These Marathon Runners Didn't Let Chronic Liver Disease Slow Them Down

Just shy of her 40th birthday, Robin Turner was diagnosed with a rare form of incurable liver disease called primary biliary cholangitis (PBC). 

Turner, now 43, didn’t let the diagnosis get in the way of her active lifestyle. She has been an avid runner for over a decade, and recently beat her personal record in the Chicago Marathon as the chair of the American Liver Foundation’s team.

Liver disease affects more than 100 million Americans, but those with rare liver diseases may go on for years without a diagnosis.

“When people think of liver disease, they always think of alcoholic or fatty liver disease. But some liver diseases present themselves at birth or they can be autoimmune related, like mine,” Turner said.

PBC, previously known as primary biliary cirrhosis, is an autoimmune disease that can cause inflammation and destruction of the bile ducts, potentially leading to impaired liver function and scarring.

"I really thought that I wasn’t going to have much time. It’s a liver disease that has no cure," Turner said.

Scientists don't know what causes PBC, but it might be related to genes of environmental triggers, according to Gideon Hirschfield, PhD, a professor of medicine specializing in autoimmune liver disease at the University of Toronto.

"Largely, people can't stop themselves from getting PBC. It just happens," Hirschfield told Verywell.

Changing estrogen levels might play a role in the development of PBC since this disease is most common in women between the ages of 45 and 65, he explained, but more research is needed to fully understand this link.

"It's important that we diagnose it and important that we treat it," Hirschfield said. "If we don't, it can lead to scarring of the liver, which is cirrhosis, and then all the complications that come with cirrhosis."

In addition, Hirschfield encourages patients with an early PBC diagnosis to adopt certain lifestyle behaviors, such as drinking only in moderation, exercising, eating a nutritious diet full of fruits and vegetables, and not smoking.

After receiving her diagnosis, Turner started treatment immediately and found some relief for her symptoms. While her medications helped slow the progression of the disease, she limited her salt and alcohol intake and focused on reducing her stress levels.
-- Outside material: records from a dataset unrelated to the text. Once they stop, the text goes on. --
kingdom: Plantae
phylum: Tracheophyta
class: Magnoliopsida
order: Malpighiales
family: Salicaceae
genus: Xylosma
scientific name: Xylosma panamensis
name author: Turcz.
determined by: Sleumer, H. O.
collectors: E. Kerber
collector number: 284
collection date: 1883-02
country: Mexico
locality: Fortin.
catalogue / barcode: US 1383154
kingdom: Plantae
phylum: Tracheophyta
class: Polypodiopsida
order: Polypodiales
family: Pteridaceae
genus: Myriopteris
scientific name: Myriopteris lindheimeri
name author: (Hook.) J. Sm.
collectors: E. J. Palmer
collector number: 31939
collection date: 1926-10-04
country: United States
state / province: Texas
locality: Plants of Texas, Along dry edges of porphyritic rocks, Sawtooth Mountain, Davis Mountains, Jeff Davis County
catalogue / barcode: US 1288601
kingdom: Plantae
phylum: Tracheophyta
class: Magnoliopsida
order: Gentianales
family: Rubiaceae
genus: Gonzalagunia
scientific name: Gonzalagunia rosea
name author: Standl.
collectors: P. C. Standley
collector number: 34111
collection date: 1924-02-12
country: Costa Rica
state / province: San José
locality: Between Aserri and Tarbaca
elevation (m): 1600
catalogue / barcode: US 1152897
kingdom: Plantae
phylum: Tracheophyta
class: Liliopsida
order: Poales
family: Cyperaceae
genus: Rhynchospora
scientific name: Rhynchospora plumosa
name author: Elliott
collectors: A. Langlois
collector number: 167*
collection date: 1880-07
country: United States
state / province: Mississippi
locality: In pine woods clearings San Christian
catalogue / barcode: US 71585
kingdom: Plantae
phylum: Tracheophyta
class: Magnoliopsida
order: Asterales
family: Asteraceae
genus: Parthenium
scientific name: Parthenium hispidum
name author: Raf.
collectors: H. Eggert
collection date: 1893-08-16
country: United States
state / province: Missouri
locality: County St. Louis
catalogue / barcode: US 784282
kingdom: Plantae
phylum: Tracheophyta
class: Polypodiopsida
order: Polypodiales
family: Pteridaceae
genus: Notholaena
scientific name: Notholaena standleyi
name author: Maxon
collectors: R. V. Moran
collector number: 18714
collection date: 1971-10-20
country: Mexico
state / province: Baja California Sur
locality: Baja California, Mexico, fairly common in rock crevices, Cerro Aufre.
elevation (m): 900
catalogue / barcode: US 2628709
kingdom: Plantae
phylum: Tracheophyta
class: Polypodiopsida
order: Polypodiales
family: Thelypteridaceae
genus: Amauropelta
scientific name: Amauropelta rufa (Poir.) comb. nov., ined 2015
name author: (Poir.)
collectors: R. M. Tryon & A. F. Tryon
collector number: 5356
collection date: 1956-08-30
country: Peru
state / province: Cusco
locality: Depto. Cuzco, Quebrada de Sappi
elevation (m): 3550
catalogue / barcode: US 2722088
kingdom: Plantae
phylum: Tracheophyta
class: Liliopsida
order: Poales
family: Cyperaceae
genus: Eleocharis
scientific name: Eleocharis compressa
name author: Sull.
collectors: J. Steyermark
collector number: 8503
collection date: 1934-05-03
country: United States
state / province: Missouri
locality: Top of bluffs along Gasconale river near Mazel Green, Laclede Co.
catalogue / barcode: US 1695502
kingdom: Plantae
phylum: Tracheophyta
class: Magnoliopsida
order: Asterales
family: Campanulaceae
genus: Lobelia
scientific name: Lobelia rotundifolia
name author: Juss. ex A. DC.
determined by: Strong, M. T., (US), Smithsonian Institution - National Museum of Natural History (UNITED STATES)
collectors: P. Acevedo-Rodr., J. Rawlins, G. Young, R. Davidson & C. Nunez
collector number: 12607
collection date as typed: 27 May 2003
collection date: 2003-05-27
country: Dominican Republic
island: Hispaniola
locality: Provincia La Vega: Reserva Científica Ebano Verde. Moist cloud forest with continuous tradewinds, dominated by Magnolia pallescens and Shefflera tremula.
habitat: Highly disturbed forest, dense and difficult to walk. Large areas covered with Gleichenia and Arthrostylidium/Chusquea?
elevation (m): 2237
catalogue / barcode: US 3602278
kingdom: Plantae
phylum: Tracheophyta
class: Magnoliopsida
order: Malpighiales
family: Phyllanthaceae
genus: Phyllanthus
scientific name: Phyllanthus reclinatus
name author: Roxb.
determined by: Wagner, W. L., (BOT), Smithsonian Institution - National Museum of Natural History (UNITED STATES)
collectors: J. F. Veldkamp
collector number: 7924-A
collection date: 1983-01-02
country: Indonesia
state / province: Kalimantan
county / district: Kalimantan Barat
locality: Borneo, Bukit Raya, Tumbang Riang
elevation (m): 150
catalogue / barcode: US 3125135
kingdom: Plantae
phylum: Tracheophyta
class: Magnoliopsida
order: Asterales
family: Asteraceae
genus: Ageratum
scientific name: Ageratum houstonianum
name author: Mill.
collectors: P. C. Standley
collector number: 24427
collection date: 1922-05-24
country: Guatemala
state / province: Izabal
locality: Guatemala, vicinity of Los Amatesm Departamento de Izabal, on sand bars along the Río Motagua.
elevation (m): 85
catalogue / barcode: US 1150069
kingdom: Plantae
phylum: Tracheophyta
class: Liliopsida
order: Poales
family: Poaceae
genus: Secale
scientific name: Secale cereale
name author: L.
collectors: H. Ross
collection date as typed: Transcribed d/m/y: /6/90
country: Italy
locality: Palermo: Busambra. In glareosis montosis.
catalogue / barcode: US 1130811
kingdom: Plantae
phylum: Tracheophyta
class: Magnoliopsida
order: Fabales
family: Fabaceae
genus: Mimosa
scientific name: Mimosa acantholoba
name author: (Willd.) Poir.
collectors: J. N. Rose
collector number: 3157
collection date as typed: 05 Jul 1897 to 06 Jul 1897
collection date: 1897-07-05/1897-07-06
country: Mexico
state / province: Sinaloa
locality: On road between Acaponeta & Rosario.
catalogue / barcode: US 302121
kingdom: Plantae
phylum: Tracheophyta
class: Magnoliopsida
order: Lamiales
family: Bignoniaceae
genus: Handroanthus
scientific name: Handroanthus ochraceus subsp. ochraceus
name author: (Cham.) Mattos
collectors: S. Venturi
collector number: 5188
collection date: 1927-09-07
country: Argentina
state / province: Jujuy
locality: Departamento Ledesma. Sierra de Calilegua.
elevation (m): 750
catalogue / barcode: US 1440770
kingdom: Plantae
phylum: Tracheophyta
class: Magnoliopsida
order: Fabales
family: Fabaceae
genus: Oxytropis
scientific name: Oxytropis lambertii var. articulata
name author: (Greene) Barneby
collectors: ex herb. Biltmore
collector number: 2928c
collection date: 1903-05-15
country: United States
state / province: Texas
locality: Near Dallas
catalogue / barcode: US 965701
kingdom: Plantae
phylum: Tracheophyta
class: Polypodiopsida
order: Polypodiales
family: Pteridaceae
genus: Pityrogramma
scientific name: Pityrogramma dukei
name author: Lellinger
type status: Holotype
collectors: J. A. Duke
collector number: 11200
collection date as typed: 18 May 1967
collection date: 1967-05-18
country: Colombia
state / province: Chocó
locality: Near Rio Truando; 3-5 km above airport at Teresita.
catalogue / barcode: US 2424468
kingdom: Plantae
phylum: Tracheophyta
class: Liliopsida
Connecting with support groups has helped Turner cope with her liver disease. Through a mutual running friend, Turner met Jessica Chipkin-Klein, another marathon runner who was diagnosed with Wilson's disease—a genetic disorder that results in excessive buildup of copper in the body.

Before receiving her diagnosis at 21 years old, Chipkin-Klein had a variety of symptoms, including lethargy, anxiety, and vomiting. She received a liver transplant shortly after her diagnosis.

Lisa Ganjhu, DO, a hepatologist at NYU Langone Health and clinical associate professor at NYU School of Medicine, said Wilson's disease can be difficult to diagnose and it's rarely picked up at a screening unless the patient has a family history of the disease.

"There are a lot of other things that present before the actual liver failure itself," Ganjhu told Verywell. Specifically, neurologic symptoms and behavioral changes are often seen in patients with Wilson's disease before liver-related symptoms.

While there's no known cure for PBC or Wilson's disease, experts say getting an early diagnosis can significantly improve outcomes.

According to Hirschfield, treatment for Wilson's disease is quite effective and medications can help reduce copper absorption through urine excretion. Patients are also generally advised to have low copper diets, such as avoiding chocolate and seafood.

Turner and Chipkin-Klein are both active members of the liver disease community and they run together sometimes.

Chipkin-Klein said she will be running the New York City Marathon for the fourth time this year. She's now a mentor for other liver disease patients after receiving her liver transplant in 2005. While she no longer experiences symptoms related to Wilson's disease, she's still on daily medications to make sure her body doesn't reject the transplanted liver.

"Because there are so many things you cannot prevent, like this disease I was born with," Chipkin-Klein said. "I try very hard to live a healthy, balanced life mentally and physically."